Said project has entailed way too many trips to Kinko's, including the one where the surly girl monotoned "yes, ma'am, we are open twenty four hours" and the one tonight in which I went to pick up the finally hopefully absolutely perfect cards and they were CLOSED! At 9 pm on a Saturday night! Not to re-open until Monday morning! And these are their regular hours! Don't they know that ministers have deadlines, too?

WHY should we put up with all that city life entails - the impossible gridlock, the noise and dust, and worst of all, the knowledge that we're horribly trapped in the materialism and inauthenticity that is life in the matrix if we can't go to Kinko's whenever we want? Sheesh.

This project is now officially Never Going To Be Done, and my own personal hell is going to be spent eternally filling my tank with $45 worth of gas and driving in endless circles around the copy store.

Friday, October 07, 2005

Friday Five

Havent posted in a week, and still not sure what to write about today - BUT thought this might be a kickstart from the RevGalBlogPals:

1) What is your earliest memory of church?
My dad (and pastor, but I dont think I knew that then - I think I was just relating to him as my dad) telling a scary story about being alone with his brother when they were small and his brother telling him a scary story. Which is weird, because church wasnt at all scary for me - in fact I mostly remember it being really safe and getting to do fun things like drinking all the dozens of tiny cups of leftover communion juice (we were Methodists in those days, natch) and one time, chasing a bat out of the sanctuary. But I still think the very first memory is the scary story.

2) How old were you when you first took Communion?
Hmm, are we counting the leftovers (see #1)? I guess I don't remember other than that. I find myself wishing here that this was a bigger moment for me.

3) What is your favorite Bible verse/passage?
This SO depends on the day. But ones that keep coming to the top are: Psalm 46 (especially the king james, but only for this one) or Romans 12 or the story of Thomas getting to see Jesus (don't call him The Doubter to ME, sister) or pretty much anything about Moses.

4) What verse/passage nicks you uncomfortably?
Well, I got kind of zinged during my ordination interview on "no one comes to the father except through me" and that one still always makes me kind of squirmy.

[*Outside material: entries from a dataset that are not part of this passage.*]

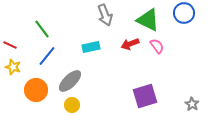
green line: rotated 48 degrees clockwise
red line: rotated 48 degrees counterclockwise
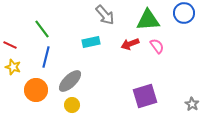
gray arrow: rotated 20 degrees counterclockwise
green triangle: rotated 30 degrees counterclockwise
cyan rectangle: moved 5 px up
blue line: moved 1 px left, 1 px down; rotated 25 degrees counterclockwise
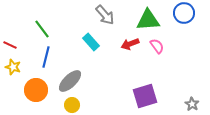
cyan rectangle: rotated 60 degrees clockwise
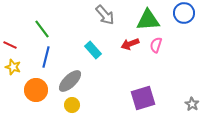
cyan rectangle: moved 2 px right, 8 px down
pink semicircle: moved 1 px left, 1 px up; rotated 126 degrees counterclockwise
purple square: moved 2 px left, 2 px down
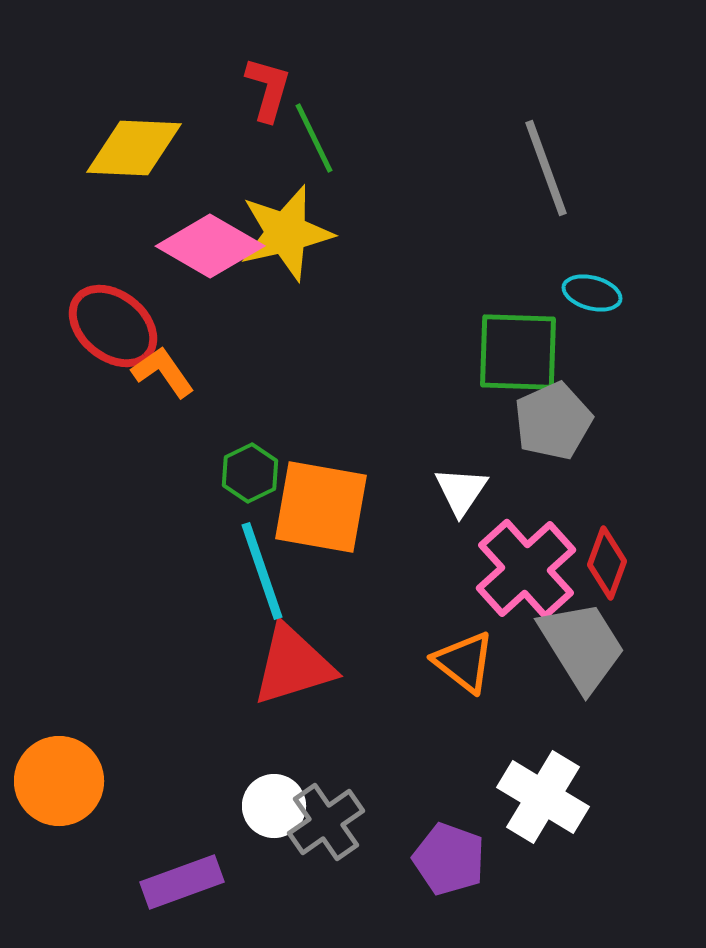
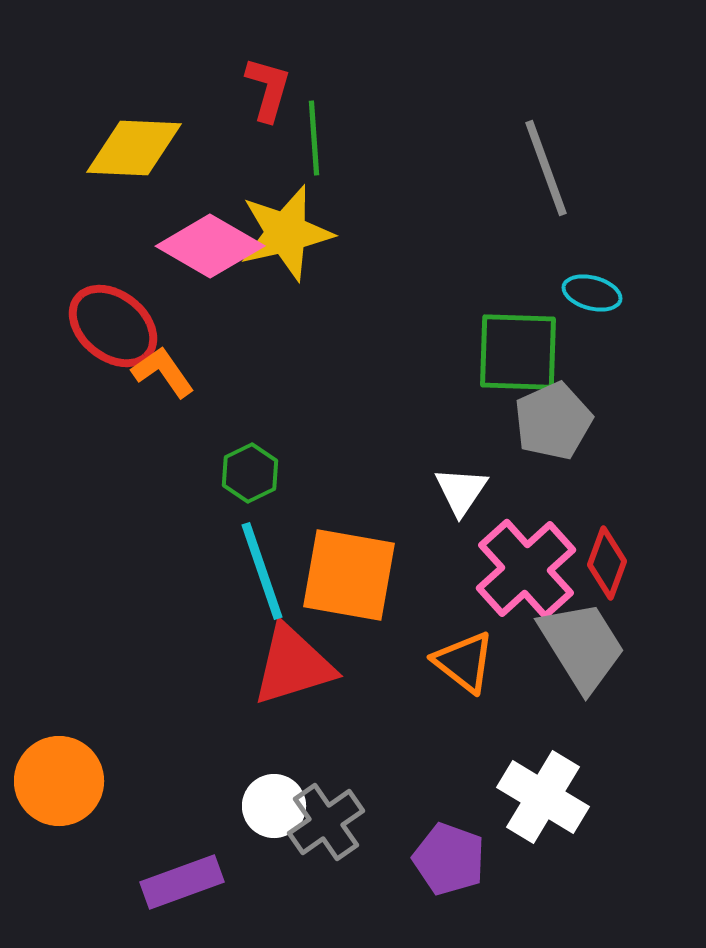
green line: rotated 22 degrees clockwise
orange square: moved 28 px right, 68 px down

5) What's your favorite hymn or praise song?
Oh, geez, this is even harder than the Bible question. Not counting Christmas carols (my current favorite of which is Eli singing Hawk De Hewawd Angews Sing) Probably all time fave would be "Joyful, Joyful..."

But when I closed my eyes and thought "what's your favorite hymn, honey?" (SEE, you CAN be your own spiritual director!) I started humming "In the Midst of New Dimensions" which is #391 in the New Century Hymnal. Do the rest of ya'll have that one? Well, it's as good a vision as any I know of the Kingdom, and it has a pretty great tune, too. So I'll stick with that.

But ask me again in ten minutes and it'll probably be another one.